A mother whose son was murdered with a knife has slammed "lenient" judges after rock legend Bryan Ferry's son walked free from court for carrying a blade.
Merlin Ferry, 22, was handed a community sentence at Isleworth Crown Court for carrying a knife in public - his second such offence in two years.
Judge Paul Dugdale could have jailed him for up to four years.
Knife crime campaigner Ann Oakes-Odger slammed the sentence. Her son, Westley, was stabbed to death during an attack by two men in Colchester in 2005.
Oakes-Odger told IBTimes UK: "We have the ability to hand down a four-year sentence and that should happen. This lenient sentence is just not good enough.
"I do not think judges are using the sentence enough. I do not want to see young people in jail but we need to send a clear message after the first time.
"This young man has had that chance and it seems to me he is blatantly disregarding that chance by carrying a knife and then getting off with a lenient sentence."
Privileged Ferry, whose father is former Roxy Music singer Bryan Ferry, walked out of court after Judge Dugdale showed mercy and passed a non-custodial sentence. Ferry's lawyer told the court that he had a bright future ahead of him.
The defendant was criticised during the trial for telling police officers "to investigate real crime" when he was arrested in 2012 in Chelsea, west London. After his arrest, Ferry complained that having a knife was only a problem on council estates, and about having to get up early to travel from his Shropshire home for court appearances.
Dugdale said upon sentencing: "One of my nightmares is that I give a lenient sentence to someone for having a bladed article and read a few months later that they have stabbed someone."
Oakes-Odger called on judges to get tough on repeat knife offenders. Her son's killers had threatened a police officer with a samurai sword months before stabbing Westley.

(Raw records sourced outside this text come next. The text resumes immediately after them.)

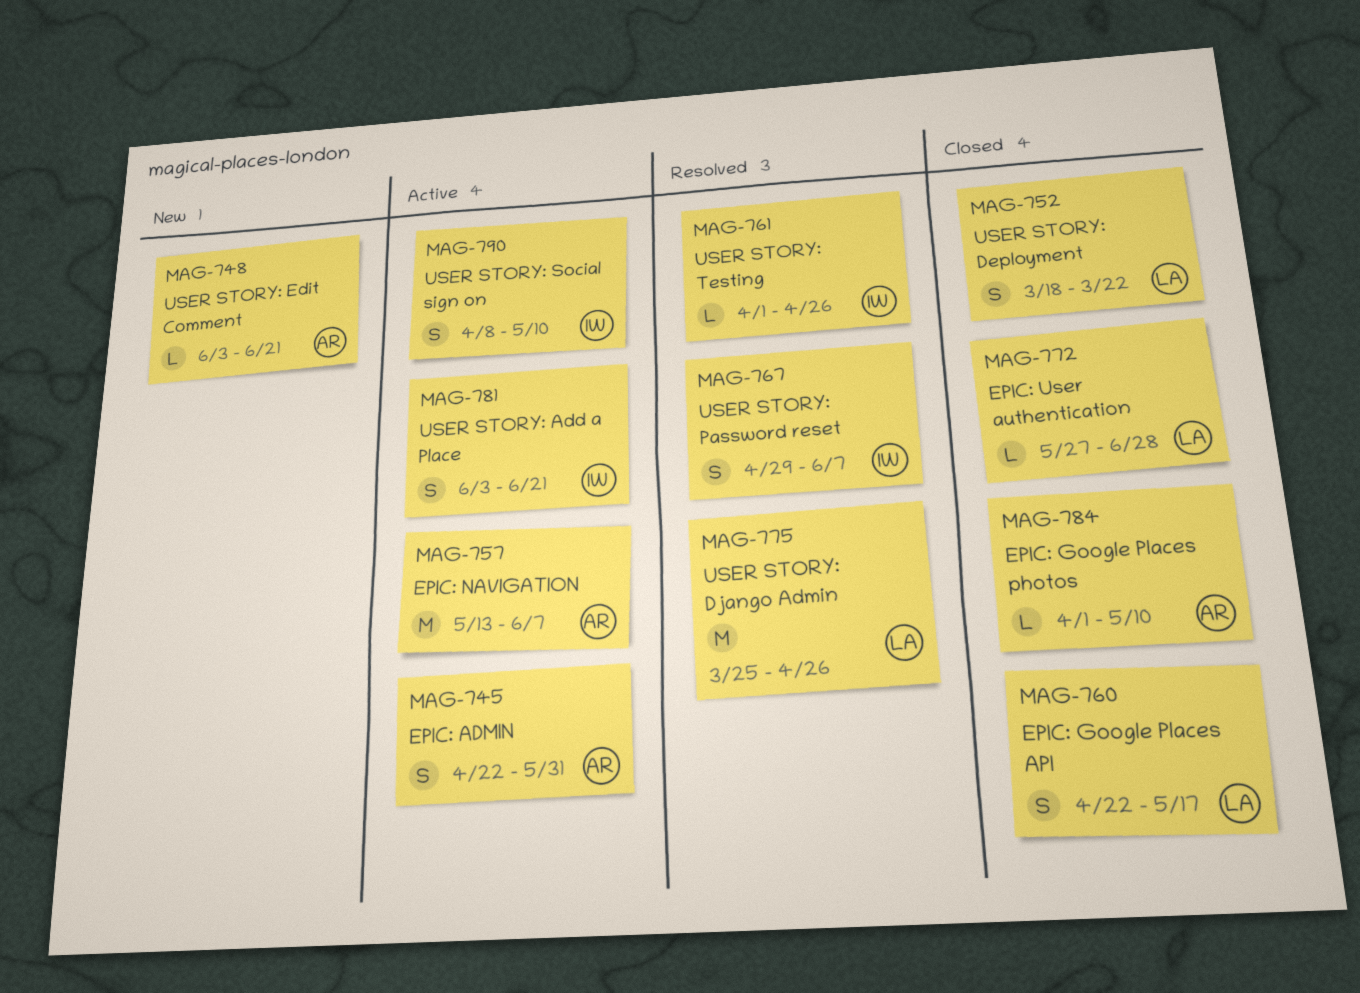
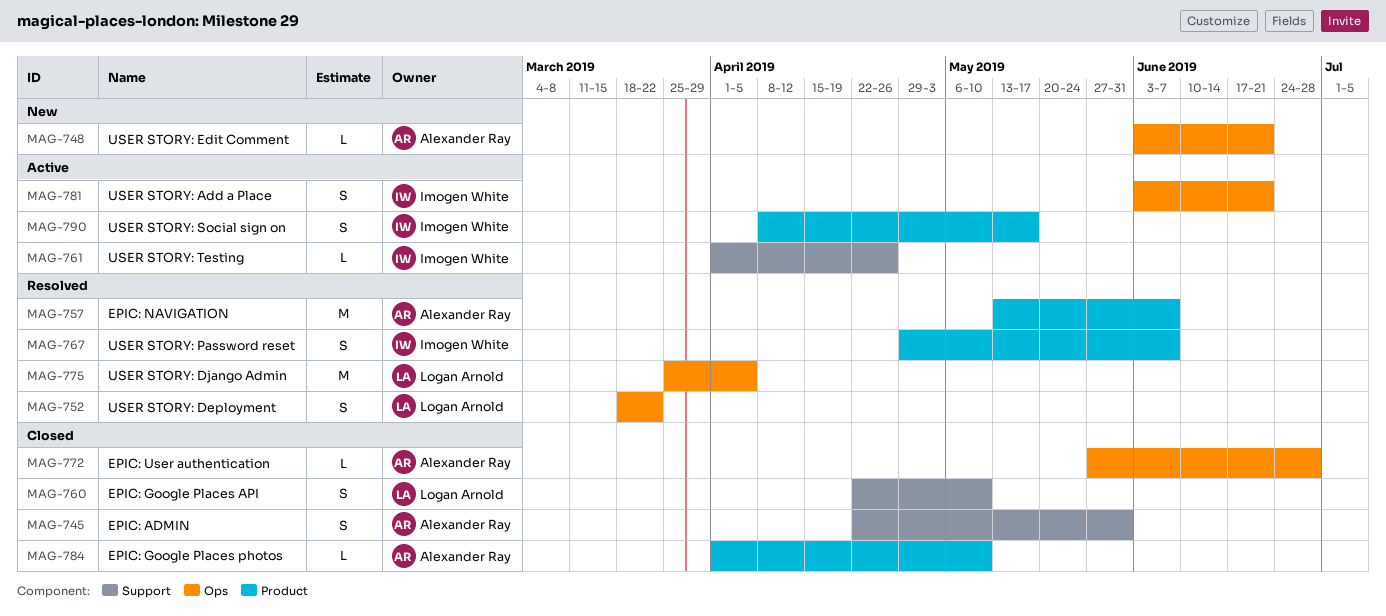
MAG-745, status: Active -> Closed
MAG-752, status: Closed -> Resolved
MAG-757, status: Active -> Resolved
MAG-760, due: May 17 -> May 10
MAG-761, status: Resolved -> Active
MAG-772, owner: Logan Arnold -> Alexander Ray
MAG-775, due: Apr 26 -> Apr 5
MAG-790, due: May 10 -> May 17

"My son had a bright future ahead of him too and so did other families who are left grieving their dead children," she told IBTimes UK.
"The judge should be thinking about the bright future of other people's children who he's putting in danger by handing down a sentence as lenient as this.
"Judges take a gamble when they decide not to jail people who repeatedly carry knives. It's leniency that can ultimately end up in murder."
She founded KnifeCrimes.Org to toughen up laws on knife violence. In 2011 she was awarded an MBE for her efforts.
Oakes-Odger spoke of the impact of losing a loved one to violence. She said: "The trauma of losing someone to violence changes a family forever, so judges should think, do they want to be the person responsible for giving repeated chances to someone who then goes and kills someone with a knife," she said.